Un juriste français conseiller législatif du roi Chulalongkorn
Ces ressemblances entre les législations pénales des deux pays remontent à 1908, date de l'adoption du premier Code pénal thaïlandais, qui a été rédigé par une équipe de fonctionnaires français dirigée par Georges Padoux. Ce dernier avait le titre officiel de conseiller législatif du roi Chulalongkorn (1868-1910), monarque qui souhaitait moderniser le droit du royaume et ses institutions judiciaires. Ce code pénal, d'inspiration hexagonale, est toujours en vigueur, même s'il a été complété en 1956. La forme du code pénal thaïlandais est d'ailleurs calquée sur celle du code pénal français : chaque infraction y est définie article par article, avec la peine maximale qui lui est associée, le juge gardant toute liberté, en fonction de la gravité des faits et de la personnalité de leur auteur, de retenir une peine inférieure. "Le code pénal thaïlandais s'organise aussi sur la base des distinctions retenues par le code français : infractions relevant du droit pénal général ou du droit pénal spécial (délits économiques et financiers par exemple), infractions commises contre les biens ou contre les personnes, infractions contre les personnes privées ou contre l'Etat, infractions portant atteinte à l'intégrité physique ou à l'honneur, infractions intentionnelles ou non intentionnelles", détaille le professeur Pokpong Srisanit. En revanche, on ne retrouve pas la distinction tripartite française des infractions (crimes, délits et contraventions) puisqu'en Thaïlande, il n'existe que deux catégories d'infractions en fonction de leur gravité : les délits et les délits dits minimes, ces derniers d'une gravité moindre étant sanctionnés d'un maximum de 1 mois d'emprisonnement et de 1.000 bahts d'amende.

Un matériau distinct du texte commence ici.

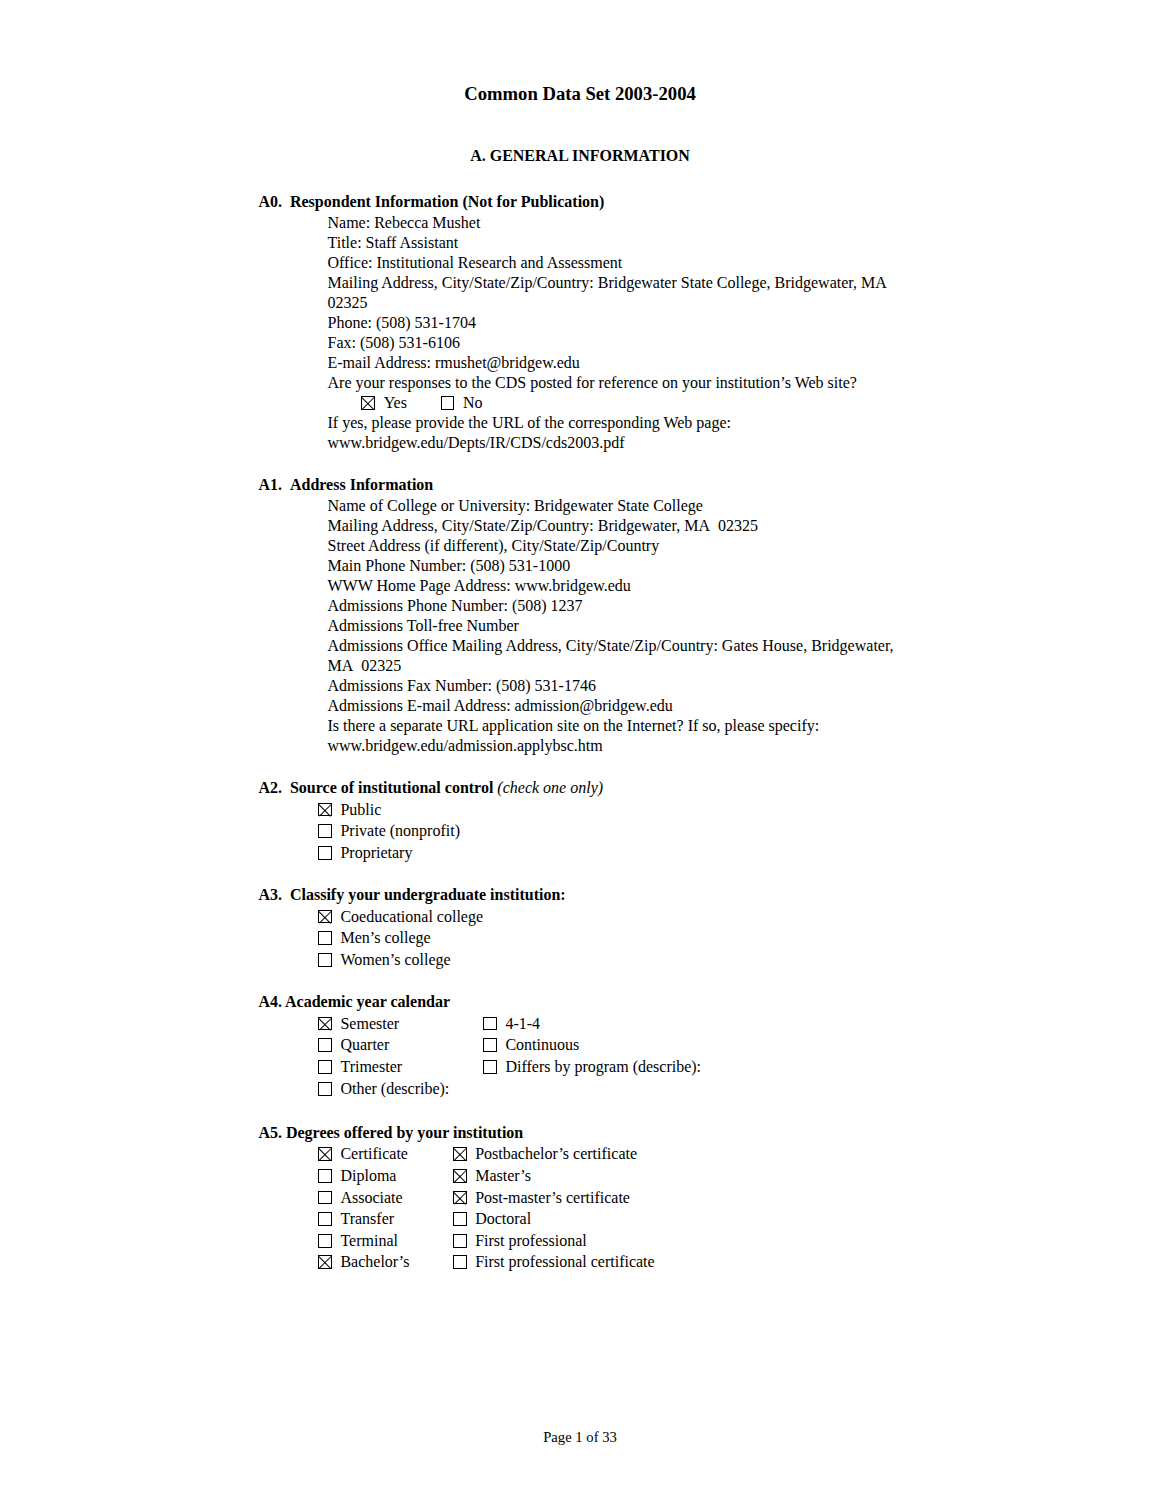Common Data Set 2003-2004
A. GENERAL INFORMATION
A0. Respondent Information (Not for Publication)
Name: Rebecca Mushet
Title: Staff Assistant
Office: Institutional Research and Assessment
Mailing Address, City/State/Zip/Country: Bridgewater State College, Bridgewater, MA 02325
Phone: (508) 531-1704
Fax: (508) 531-6106
E-mail Address: rmushet@bridgew.edu
Are your responses to the CDS posted for reference on your institution’s Web site? Yes No
If yes, please provide the URL of the corresponding Web page: www.bridgew.edu/Depts/IR/CDS/cds2003.pdf
A1. Address Information
Name of College or University: Bridgewater State College
Mailing Address, City/State/Zip/Country: Bridgewater, MA 02325
Street Address (if different), City/State/Zip/Country
Main Phone Number: (508) 531-1000
WWW Home Page Address: www.bridgew.edu
Admissions Phone Number: (508) 1237
Admissions Toll-free Number
Admissions Office Mailing Address, City/State/Zip/Country: Gates House, Bridgewater, MA 02325
Admissions Fax Number: (508) 531-1746
Admissions E-mail Address: admission@bridgew.edu
Is there a separate URL application site on the Internet? If so, please specify:
www.bridgew.edu/admission.applybsc.htm
A2. Source of institutional control (check one only)
Public
Private (nonprofit)
Proprietary
A3. Classify your undergraduate institution:
Coeducational college
Men’s college
Women’s college
A4. Academic year calendar
| Semester | 4-1-4 |
| Quarter | Continuous |
| Trimester | Differs by program (describe): |
| Other (describe): | |
A5. Degrees offered by your institution
| Certificate | Postbachelor’s certificate |
| Diploma | Master’s |
| Associate | Post-master’s certificate |
| Transfer | Doctoral |
| Terminal | First professional |
| Bachelor’s | First professional certificate |
Page 1 of 33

La responsabilité pénale des personnes morales reconnue
Sur le fond, le code pénal thaïlandais a repris certaines des infractions particulières prévues par le code français : la fraude et les falsifications, le trouble à l'ordre public, l'injure et la diffamation (ces deux dernières infractions étant encore punies d'une peine d'emprisonnement en Thaïlande). De même, certaines règles de droit pénal général sont issues du droit français. Ainsi, les causes d'irresponsabilité pénale de l'auteur d'une infraction ou d'atténuation de cette responsabilité sont identiques, qu'il s'agisse des causes objectives (ordre de la loi, légitime défense, état de nécessité, commandement de l'autorité légitime) ou des causes subjectives (trouble mental, minorité, contrainte, erreur). La jurisprudence des juridictions pénales thaïlandaises s'inspire aussi de la loi française : elle reconnait la responsabilité pénale des personnes morales, alors que celle-ci n'est pas spécifiquement prévue par la loi. La jurisprudence, qui a vu le jour pour sanctionner des entreprises après des accidents du travail dans lesquels des travailleurs avaient été blessés, permet de les condamner à des peines d'amende.
Confiance donnée aux juges plutôt qu'aux jurés
En matière de procédure pénale, l'influence française n'est pas non plus négligeable. C'est aussi une équipe de fonctionnaires français, cette fois-ci animée par René Guyon (devenu par la suite citoyen thaï), qui a rédigé le premier code de procédure pénale thaïlandais adopté en 1934. Ce code, toujours en vigueur, intègre des dispositions d'inspiration anglo-saxonne tout en s'inspirant de nombreuses règles hexagonales. "Ont été repris ainsi la distinction police judiciaire (recherche des infractions) et police administrative (prévention des troubles à l'ordre public), la possibilité ouverte à la victime d'exercer l'action civile en réparation du dommage causé par l'infraction tant devant la justice civile que devant la justice pénale, l'autorité de la chose jugée du pénal sur le civil, l'absence de frais à la charge de la victime d'une infraction qui se constitue partie civile", précise le professeur Pokpong Srisanit.
La procédure pénale thaïlandaise donne aussi la possibilité à la victime de déclencher l'action publique lorsque le procureur ne veut pas engager de poursuites. Cette dernière possibilité, qui n'est toutefois pas ouverte pour les infractions qui portent atteinte à l'Etat, permet la saisine d'un juge d'instruction, qui va instruire l'affaire pour déterminer s'il y a lieu ou non de saisir le tribunal pour que l'affaire soit jugée. Et tout comme en France d'ailleurs, le code de procédure pénale autorise le juge à avoir un rôle actif lors de l'audience, notamment pour l'audition des témoins et par la faculté qui lui est donnée de faire citer lui-même des témoins. Enfin, tout comme en France, le législateur thaïlandais fait plus confiance aux juges professionnels qu'aux jurés pour traiter les affaires pénales.
Qu'il s'agisse des affaires relevant du tribunal de petite instance, compétent pour les infractions punies d'un maximum de 3 ans d'emprisonnement, ou de celles relevant du tribunal provincial (appelé tribunal pénal à Bangkok), compétent pour toutes les autres infractions (y compris pour celles punies de la peine de mort : meurtre, viol, trafic de stupéfiants), elles sont toutes jugées par des magistrats de carrière.